── Information given ──
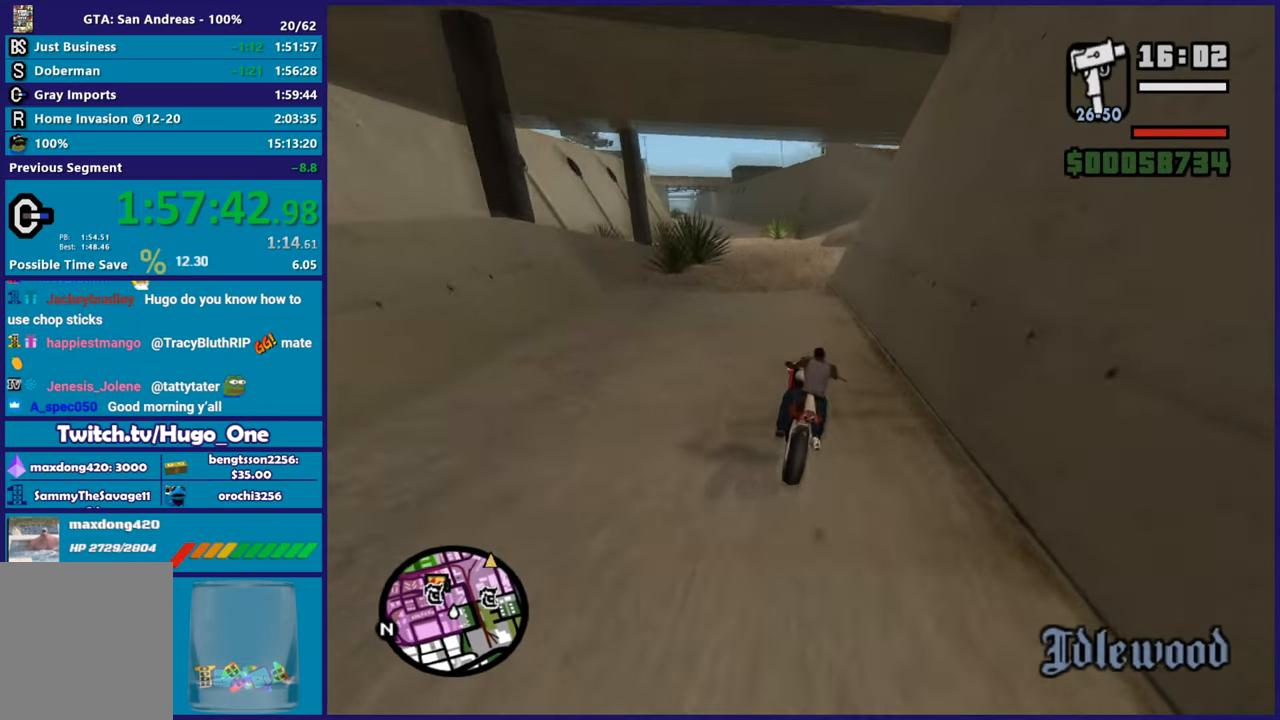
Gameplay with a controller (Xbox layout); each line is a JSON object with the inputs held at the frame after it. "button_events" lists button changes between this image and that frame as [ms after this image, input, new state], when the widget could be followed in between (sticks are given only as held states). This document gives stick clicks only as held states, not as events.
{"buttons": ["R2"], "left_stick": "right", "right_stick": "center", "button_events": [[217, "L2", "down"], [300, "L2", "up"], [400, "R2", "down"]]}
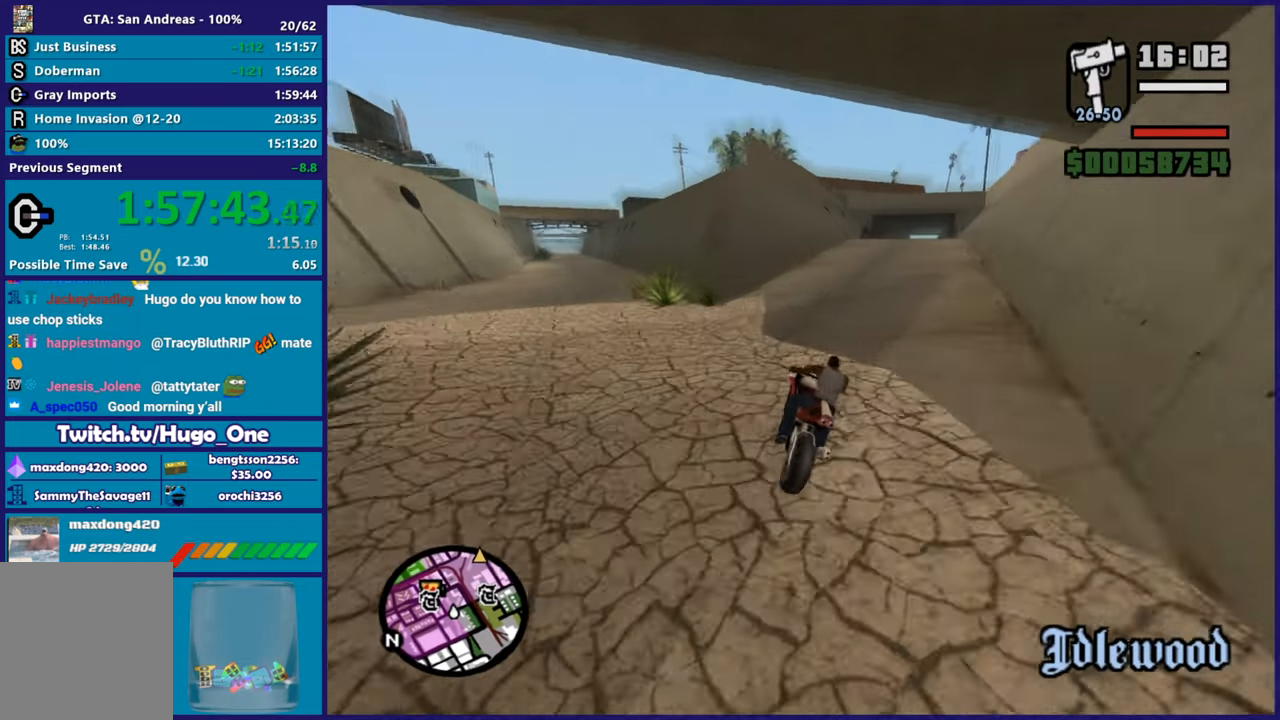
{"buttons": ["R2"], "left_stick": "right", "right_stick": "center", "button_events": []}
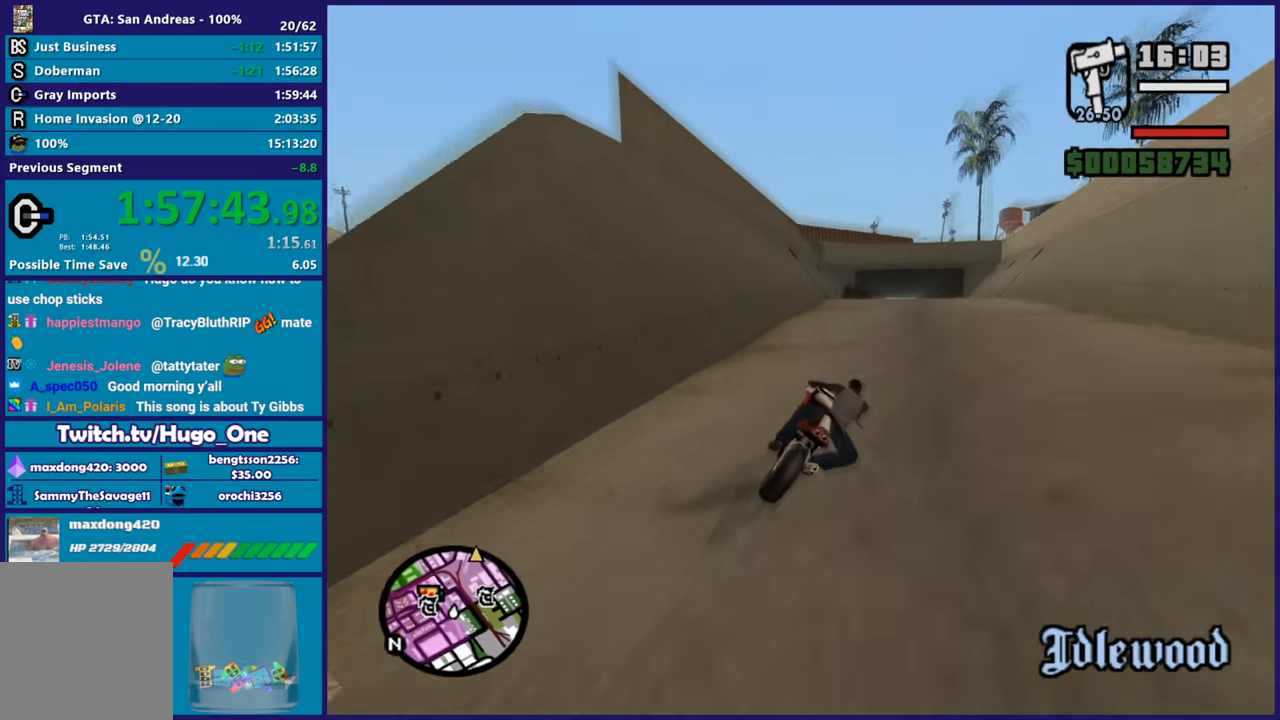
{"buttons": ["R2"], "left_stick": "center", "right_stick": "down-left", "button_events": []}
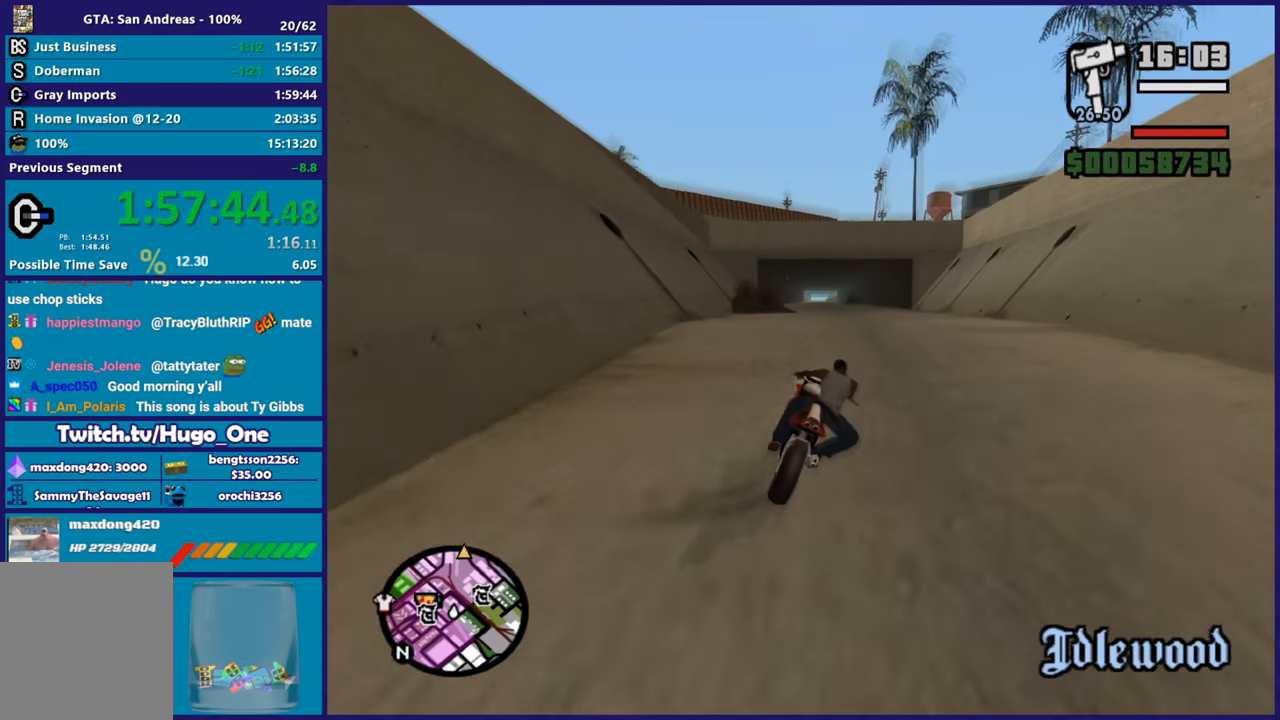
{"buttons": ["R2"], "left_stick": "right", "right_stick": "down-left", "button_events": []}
───
── Information given ──
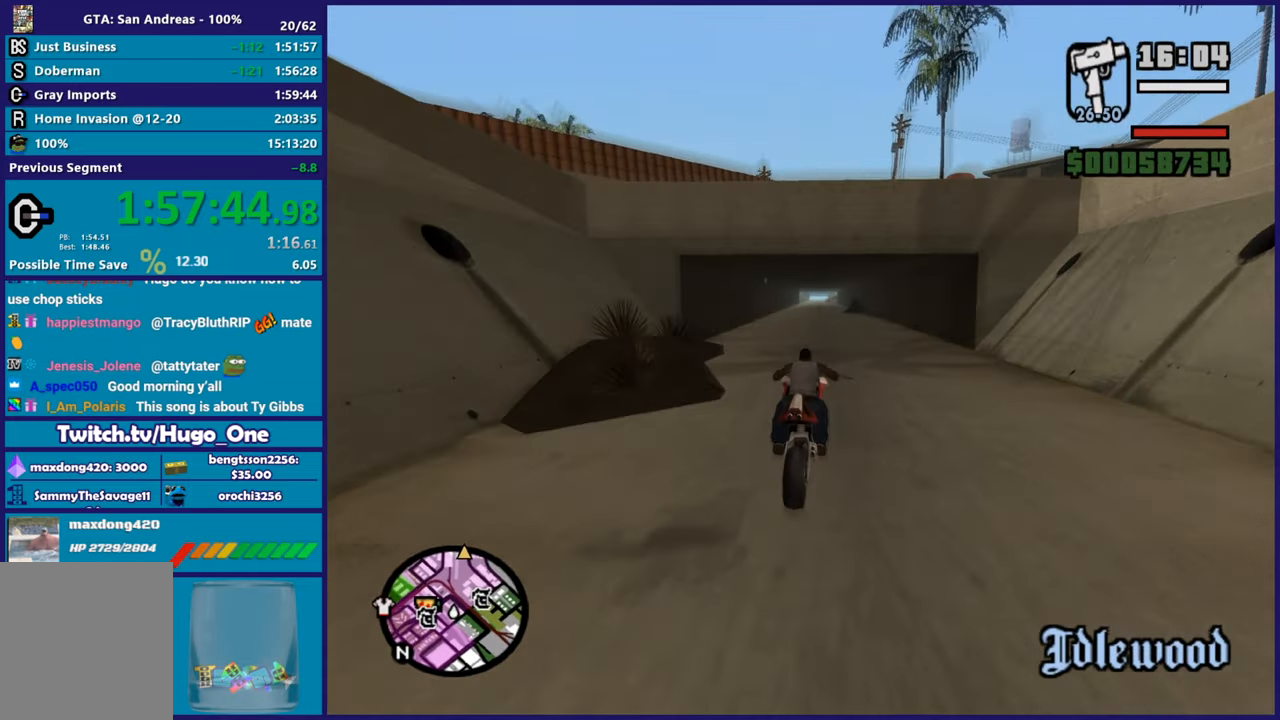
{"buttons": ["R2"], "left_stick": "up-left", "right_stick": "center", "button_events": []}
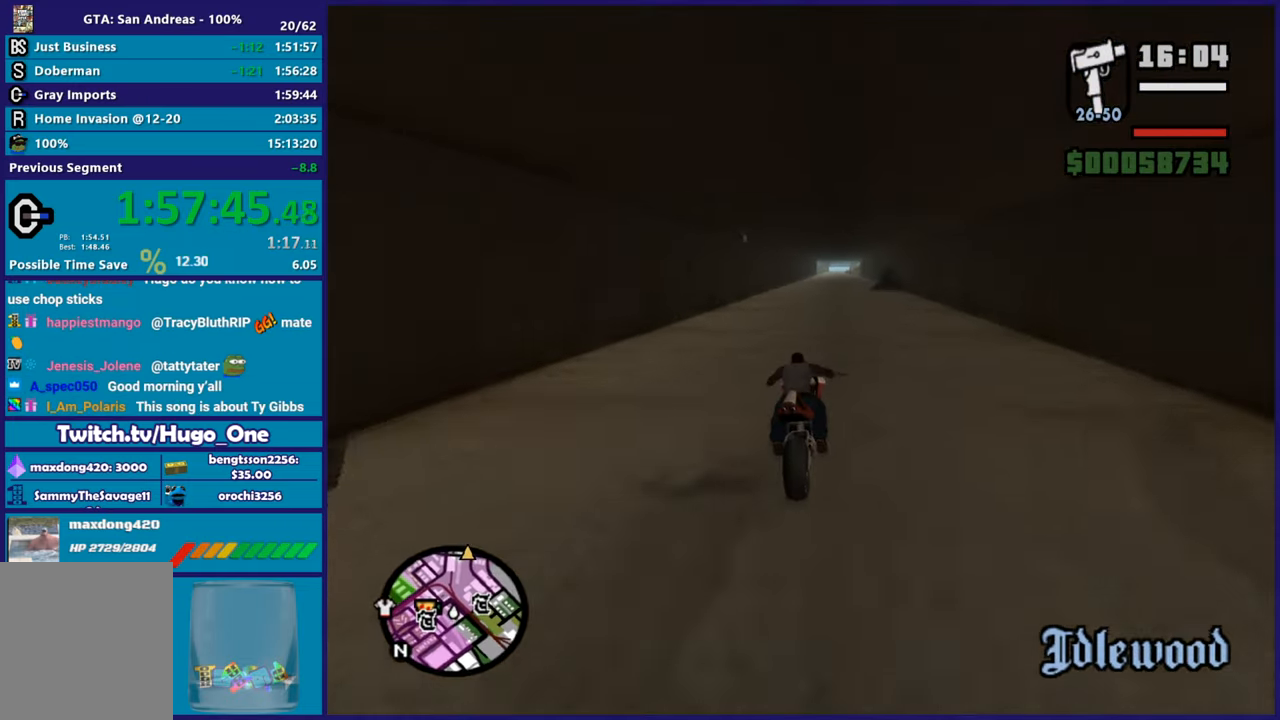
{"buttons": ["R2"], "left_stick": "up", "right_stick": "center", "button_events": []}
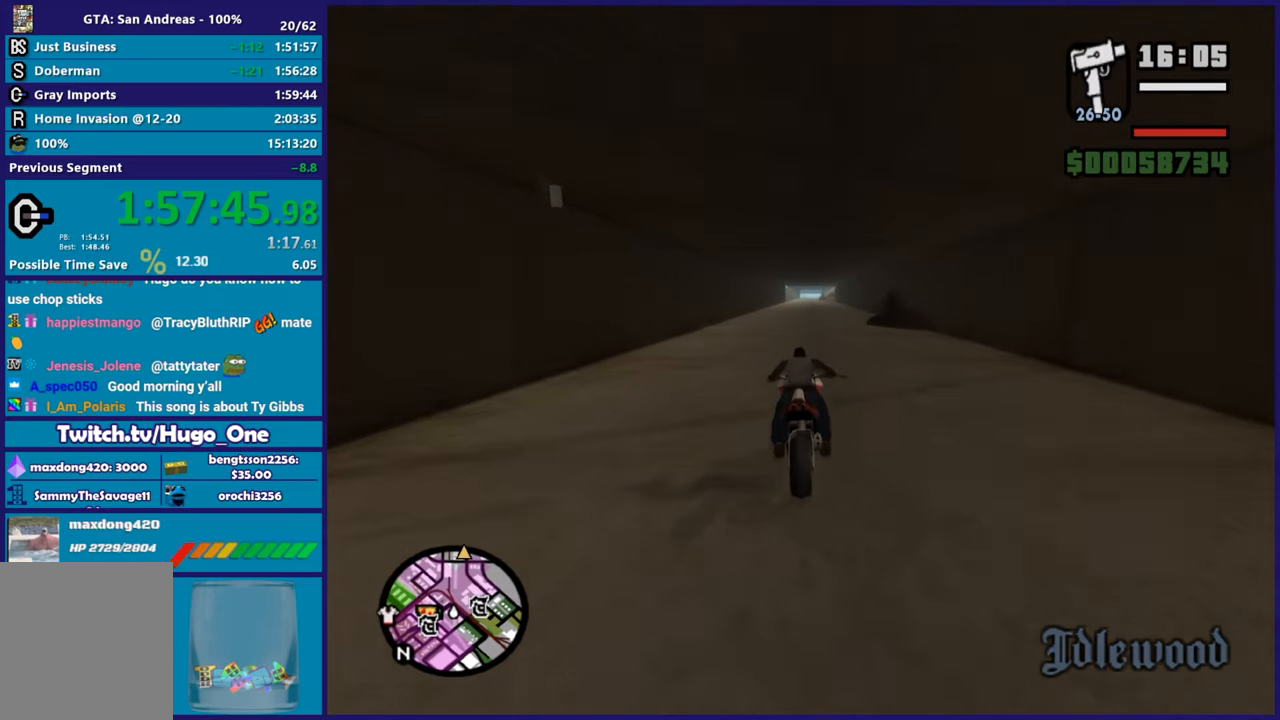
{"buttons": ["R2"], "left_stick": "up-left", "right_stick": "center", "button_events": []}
───
Task prompt: Find how many lines of the listing include the string "center" and give that number, nothing else.

Answer for the task: 6